Validation of the Vestibular Migraine Patient Assessment Tool and Handicap Inventory (VM-PATHI) for Adolescents

April 9, 2026 updated by: Jacob Brodsky, Boston Children's Hospital

Vestibular migraine (VM) is the most common cause of episodic dizziness in children and adults. Dizziness, especially in conjunction with other migraine symptoms (headache, photophobia, phonophobia, etc.) can profoundly decrease quality of life, so effective treatment of VM is of utmost importance.

Unfortunately, there is sparse research on effective treatment methods for VM, and even less for vestibular migraine of childhood (VMC), for which diagnostic criteria was recently defined by the Bárány Society in 2021. Lifestyle changes are often a large part of the treatment plan, and pharmacological treatment is also common, but their efficacies in treating VMC are less than ideal. In truth, there is yet to be a "gold-standard" medication or other treatment method for VMC.

There is a dire need for structured research on the efficacy of different treatments, both lifestyle and pharmacological, in treating pediatric patients with vestibular migraine. However, in order to conduct this research, a validated inventory to objectively and reliably measure vestibular migraine symptoms in children is required. Existing validated measures often used to assess vestibular migraine in children, do not account for the wide array of other symptoms associated with pediatric vestibular migraine.

The Vestibular Migraine Patient Assessment Tool and Handicap Inventory (VM-PATHI) - pronounced "Vempathy" - is a symptom inventory designed by Dr. Jeffrey Sharon and colleagues specifically to assess VM in adults. His group also worked to estimate a minimal clinically important difference (MCID) for the VM-PATHI in adults, finding that a change in VM-PATHI score of 6 points or more likely demonstrates an authentic clinical change in patient condition.

This study aims to validate the VM-PATHI for adolescents with VM and estimate a MCID for the VM-PATHI in adolescent patients with vestibular migraine.

Study Overview

Status

Not yet recruiting

Conditions

Intervention / Treatment

Detailed Description

Approximately 1.59 million children in the United States have experienced issues due to dizziness symptoms, yet awareness and appropriate management of dizziness is greatly limited among pediatric providers. Vestibular migraine (VM) is the most common cause of episodic dizziness in children and adults. Dizziness, especially in conjunction with other migraine symptoms (headache, photophobia, phonophobia, etc.) can profoundly decrease quality of life, so effective treatment of VM is of utmost importance.

§ Saved entries
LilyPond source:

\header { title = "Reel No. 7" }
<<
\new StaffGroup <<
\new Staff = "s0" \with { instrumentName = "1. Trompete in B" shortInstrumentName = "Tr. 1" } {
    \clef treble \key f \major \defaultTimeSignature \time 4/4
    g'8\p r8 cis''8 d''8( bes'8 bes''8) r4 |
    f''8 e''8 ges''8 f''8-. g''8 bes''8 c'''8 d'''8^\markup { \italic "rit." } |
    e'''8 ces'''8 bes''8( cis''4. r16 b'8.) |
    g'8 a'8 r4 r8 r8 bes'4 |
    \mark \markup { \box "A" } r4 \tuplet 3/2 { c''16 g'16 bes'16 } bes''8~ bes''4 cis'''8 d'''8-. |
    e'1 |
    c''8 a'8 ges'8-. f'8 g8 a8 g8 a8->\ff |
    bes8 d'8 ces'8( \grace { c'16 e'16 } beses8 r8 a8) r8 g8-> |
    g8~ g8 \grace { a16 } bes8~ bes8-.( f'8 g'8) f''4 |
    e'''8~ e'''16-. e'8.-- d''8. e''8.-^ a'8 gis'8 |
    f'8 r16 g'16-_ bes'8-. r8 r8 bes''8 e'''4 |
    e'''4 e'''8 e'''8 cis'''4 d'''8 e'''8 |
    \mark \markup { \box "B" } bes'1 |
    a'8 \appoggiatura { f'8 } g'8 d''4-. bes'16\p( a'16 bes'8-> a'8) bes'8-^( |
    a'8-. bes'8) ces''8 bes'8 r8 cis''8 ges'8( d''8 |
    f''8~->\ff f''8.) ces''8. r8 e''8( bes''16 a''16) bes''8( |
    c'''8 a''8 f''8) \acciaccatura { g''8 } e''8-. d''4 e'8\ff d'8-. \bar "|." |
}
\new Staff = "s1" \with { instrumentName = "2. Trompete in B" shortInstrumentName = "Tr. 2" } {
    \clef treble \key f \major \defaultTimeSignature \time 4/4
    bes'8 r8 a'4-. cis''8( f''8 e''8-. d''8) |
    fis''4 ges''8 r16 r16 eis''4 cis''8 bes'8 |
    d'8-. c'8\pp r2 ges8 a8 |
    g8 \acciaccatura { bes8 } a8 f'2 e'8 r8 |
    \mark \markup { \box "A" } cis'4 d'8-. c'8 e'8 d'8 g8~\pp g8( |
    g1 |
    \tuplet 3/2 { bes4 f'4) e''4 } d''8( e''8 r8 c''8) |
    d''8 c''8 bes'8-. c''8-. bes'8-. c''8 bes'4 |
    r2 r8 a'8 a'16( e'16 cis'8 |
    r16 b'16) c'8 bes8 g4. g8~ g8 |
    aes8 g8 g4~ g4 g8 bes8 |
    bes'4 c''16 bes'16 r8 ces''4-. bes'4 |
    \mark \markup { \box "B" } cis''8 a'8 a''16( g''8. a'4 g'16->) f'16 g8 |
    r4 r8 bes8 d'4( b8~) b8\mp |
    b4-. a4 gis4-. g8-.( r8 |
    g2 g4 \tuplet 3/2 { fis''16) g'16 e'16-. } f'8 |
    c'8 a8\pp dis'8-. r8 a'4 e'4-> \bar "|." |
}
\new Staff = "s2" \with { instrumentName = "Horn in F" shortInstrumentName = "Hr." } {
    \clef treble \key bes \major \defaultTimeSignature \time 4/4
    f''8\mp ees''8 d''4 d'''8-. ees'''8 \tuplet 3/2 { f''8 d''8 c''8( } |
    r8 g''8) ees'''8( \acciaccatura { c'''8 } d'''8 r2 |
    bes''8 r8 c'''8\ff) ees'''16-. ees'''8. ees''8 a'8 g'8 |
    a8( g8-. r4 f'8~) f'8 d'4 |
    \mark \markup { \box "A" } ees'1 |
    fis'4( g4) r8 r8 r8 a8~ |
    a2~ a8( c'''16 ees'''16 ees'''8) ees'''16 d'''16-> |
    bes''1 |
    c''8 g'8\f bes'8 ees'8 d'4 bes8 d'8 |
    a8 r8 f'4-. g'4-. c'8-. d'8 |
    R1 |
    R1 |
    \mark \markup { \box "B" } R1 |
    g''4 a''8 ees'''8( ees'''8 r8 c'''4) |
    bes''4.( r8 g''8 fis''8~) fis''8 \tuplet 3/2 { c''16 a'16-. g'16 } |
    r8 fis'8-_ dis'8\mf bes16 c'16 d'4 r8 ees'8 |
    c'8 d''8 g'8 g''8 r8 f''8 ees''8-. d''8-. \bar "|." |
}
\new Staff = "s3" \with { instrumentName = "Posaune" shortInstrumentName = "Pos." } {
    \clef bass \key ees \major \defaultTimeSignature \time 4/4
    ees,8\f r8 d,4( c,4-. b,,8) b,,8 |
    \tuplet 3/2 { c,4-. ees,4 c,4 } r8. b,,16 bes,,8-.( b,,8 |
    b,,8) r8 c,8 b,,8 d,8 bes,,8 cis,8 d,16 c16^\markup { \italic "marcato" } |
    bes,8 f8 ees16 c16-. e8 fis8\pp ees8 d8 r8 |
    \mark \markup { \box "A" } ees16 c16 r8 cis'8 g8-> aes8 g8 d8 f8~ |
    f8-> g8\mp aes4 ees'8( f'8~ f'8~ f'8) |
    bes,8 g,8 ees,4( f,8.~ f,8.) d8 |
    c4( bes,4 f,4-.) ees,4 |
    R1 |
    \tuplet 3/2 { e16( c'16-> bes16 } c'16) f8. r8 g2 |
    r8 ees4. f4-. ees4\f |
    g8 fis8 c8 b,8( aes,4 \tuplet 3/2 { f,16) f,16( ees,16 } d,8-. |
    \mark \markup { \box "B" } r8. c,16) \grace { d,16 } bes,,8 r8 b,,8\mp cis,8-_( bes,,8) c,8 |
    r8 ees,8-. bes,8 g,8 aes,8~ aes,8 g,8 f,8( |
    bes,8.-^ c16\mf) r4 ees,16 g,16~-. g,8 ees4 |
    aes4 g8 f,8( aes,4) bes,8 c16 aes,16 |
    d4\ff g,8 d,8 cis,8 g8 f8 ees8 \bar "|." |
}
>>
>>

§ Exercise instructions
A) In the VM-PATHI study text, rewrite the stretch from "There is a dire" through "pediatric vestibular migraine.", replacing "pediatric" with "young".
B) Extend the VM-PATHI study text past its last sentence.
The items are separate material from the VM-PATHI study text.

§ Expected outputs
A)
There is a dire need for structured research on the efficacy of different treatments, both lifestyle and pharmacological, in treating young patients with vestibular migraine. However, in order to conduct this research, a validated inventory to objectively and reliably measure vestibular migraine symptoms in children is required. Existing validated measures often used to assess vestibular migraine in children, do not account for the wide array of other symptoms associated with young vestibular migraine.

B)
Unfortunately, there is sparse research on effective treatment methods for VM, and even less for vestibular migraine of childhood (VMC), for which diagnostic criteria was recently defined by the Bárány Society in 2021. Lifestyle changes are often a large part of the treatment plan, and pharmacological treatment is also common, but their efficacies in treating VMC are less than ideal. In truth, there is yet to be a "gold-standard" medication or other treatment method for VMC.

There is a dire need for structured research on the efficacy of different treatments, both lifestyle and pharmacological, in treating pediatric patients with vestibular migraine. However, in order to conduct this research, a validated inventory to objectively and reliably measure vestibular migraine symptoms in children is required. Such a measure would be valuable to monitor patients' progress in response to different interventions over time.

Existing validated measures often used to assess vestibular migraine in children, such as the Dizziness Handicap Inventory - Child and Adolescents (DHI-CA) or the Pediatric Migraine Disability Assessment Score (PedMIDAS), can be useful, but only assess specifics aspects VMC, such as dizziness or migraine. They do not account for the wide array of other symptoms associated with pediatric vestibular migraine.

The Vestibular Migraine Patient Assessment Tool and Handicap Inventory (VM-PATHI) - pronounced "Vempathy" - is a symptom inventory designed by Dr. Jeffrey Sharon and colleagues specifically to assess VM in adults. To our knowledge, it is the first validated symptom inventory that is specific to vestibular migraine. His group also worked to estimate a minimal clinically important difference (MCID) for the VM-PATHI in adults, finding that a change in VM-PATHI score of 6 points or more likely demonstrates an authentic clinical change in patient condition.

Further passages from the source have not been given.